The honour of which player deserves to be regarded as the greatest of all time (GOAT) should be decided based on one factor, according to Dominic Thiem. 

 

The former world No.3 has weighed in on the debate by suggesting that the argument should be settled by the number of Grand Slam titles a player has won as they are the most prestigious tournaments in the sport. In tennis, the four major tournaments are the Australian Open, French Open, Wimbledon and the US Open. 

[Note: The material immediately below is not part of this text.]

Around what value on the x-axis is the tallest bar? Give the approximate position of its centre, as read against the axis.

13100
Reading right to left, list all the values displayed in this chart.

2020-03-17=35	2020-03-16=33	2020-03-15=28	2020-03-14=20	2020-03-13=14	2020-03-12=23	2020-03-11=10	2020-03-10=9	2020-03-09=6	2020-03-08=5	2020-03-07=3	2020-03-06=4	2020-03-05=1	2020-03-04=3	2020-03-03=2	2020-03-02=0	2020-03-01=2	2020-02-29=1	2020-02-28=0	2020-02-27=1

Thiem’s GOAT criteria have therefore ruled Roger Federer out of contention. The Swiss maestro was at one stage the frontrunner due to the numerous records he has broken throughout his career. However, he retired from the sport last year with 20 Grand Slam trophies under his belt which is less than both Rafael Nadal and Novak Djokovic who are currently on 22 each. 

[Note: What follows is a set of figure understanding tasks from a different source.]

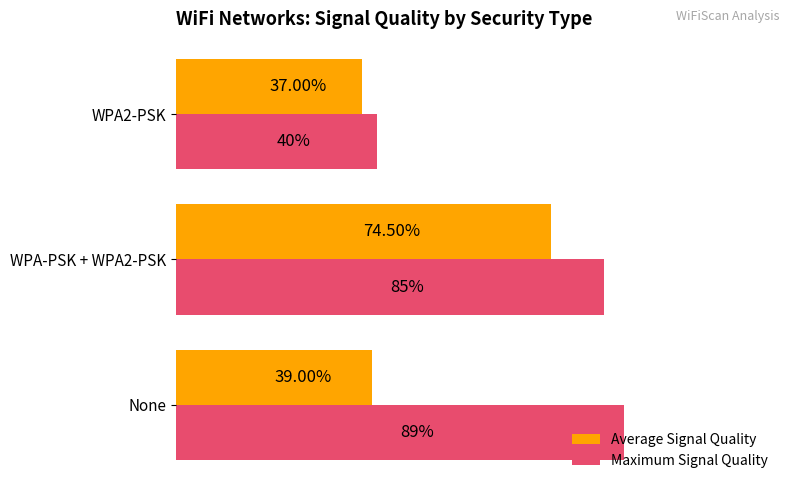

At which category does the chart reach its peak across all series?

None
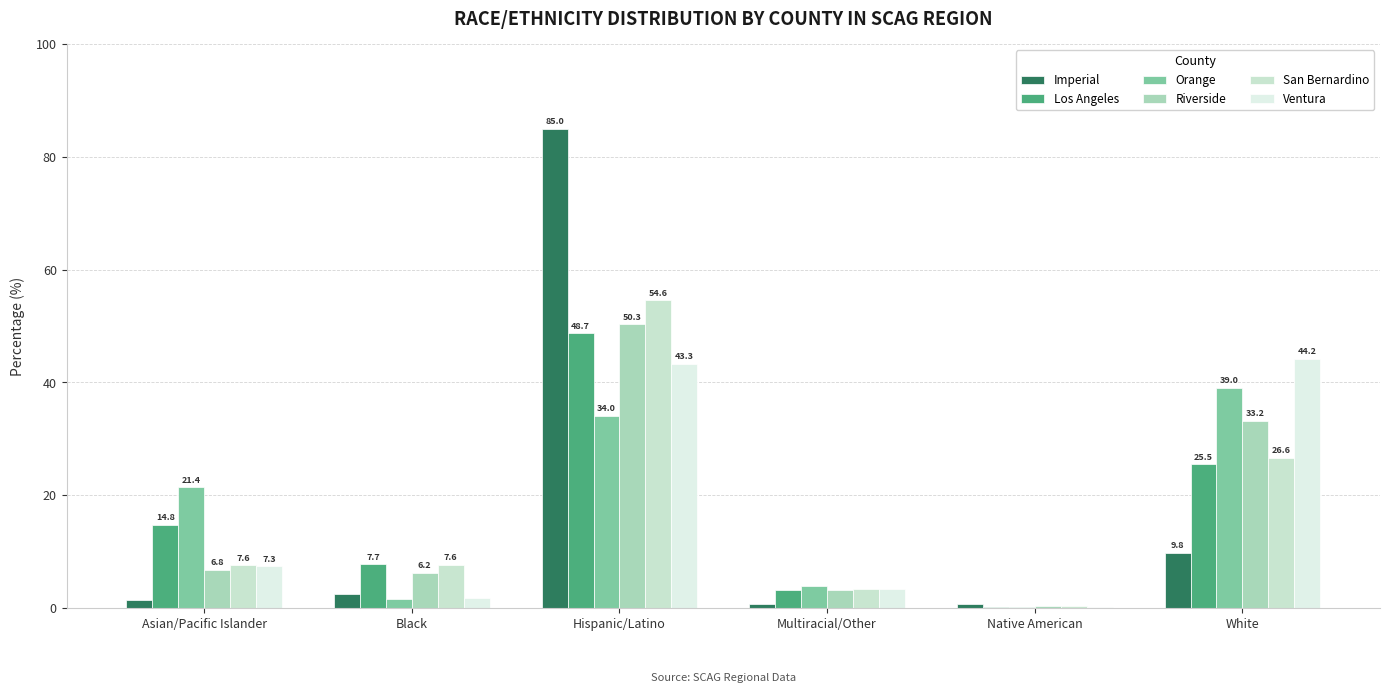

The Imperial series shows 117.5 at Hispanic/Latino. True or false?

False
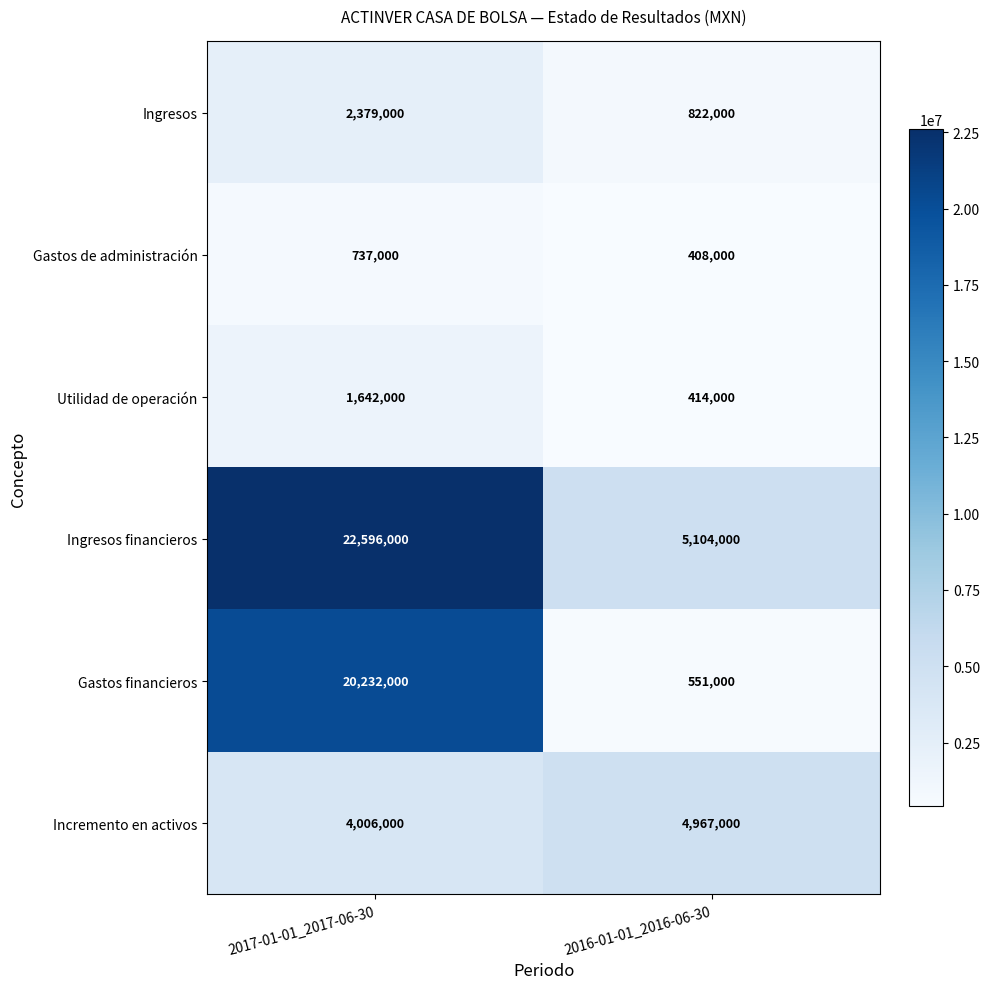

Is it true that Gastos de administración equals 408000 at 2016-01-01_2016-06-30?

True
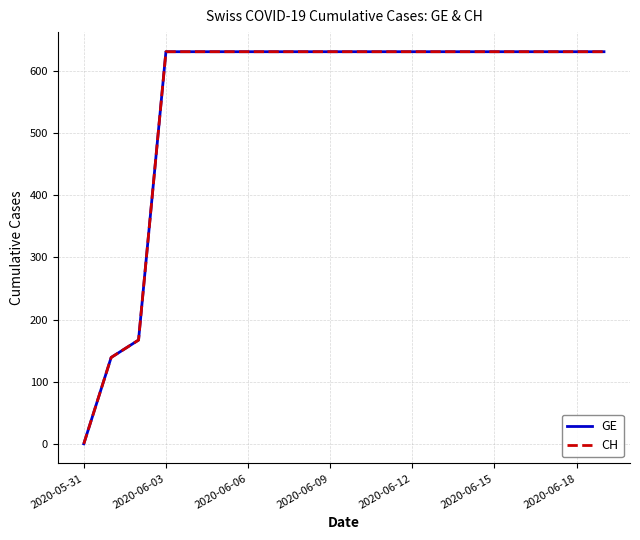

Is this an area chart (filled region under the line)?

No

“In my opinion, the Grand Slam titles should be the defining criteria when determining the best of all time, they are the four most important tournaments in tennis,” Eurosport quotes Thiem as saying. 
“Everything else is fine, but it’s not the same. The Slams are what counts, so the GOAT will probably be the one with the most Grand Slams.”

Others will argue that more factors should be taken into account in the subjective debate. For example, Federer has won 103 ATP titles which are more than his two rivals, Djokovic holds the record for most weeks as world No.1 and Nadal has won more tournaments on clay than any other player in history. Furthermore, there is the players’ win-loss rate on the Tour and their records against the top 10 players. 

Recently at the Australian Open Djokovic won the men’s title for a historic 10th time in his career. An achievement that has been hailed by Thiem who was runner-up to the Serbian at Melbourne Park in 2021. 

“I am not very surprised, Djokovic still looks young,” he said. “Physically and mentally, because of the way he moves on the court. It’s like he was 25 years old.
“We have to be honest, he is the best, so his victory was not very surprising.”

Thiem has won one Grand Slam title which was at the 2020 US Open when he became the first man in the Open Era to come back from two sets down to win in the final. He has also been runner-up at the French Open twice, as well as the Australian Open once.